STUDY MATERIAL ->
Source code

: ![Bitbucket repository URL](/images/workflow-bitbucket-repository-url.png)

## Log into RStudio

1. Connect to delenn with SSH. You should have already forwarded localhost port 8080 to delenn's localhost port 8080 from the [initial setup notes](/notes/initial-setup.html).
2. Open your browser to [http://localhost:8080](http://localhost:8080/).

WHAT TO DO ->
Recast every nonblank line of the records as an item in a numbered list, skipping blank lines.

ANSWER SPACE ->
1. Source code
2. : ![Bitbucket repository URL](/images/workflow-bitbucket-repository-url.png)
3. ## Log into RStudio
4. 1. Connect to delenn with SSH. You should have already forwarded localhost port 8080 to delenn's localhost port 8080 from the [initial setup notes](/notes/initial-setup.html).
5. 2. Open your browser to [http://localhost:8080](http://localhost:8080/).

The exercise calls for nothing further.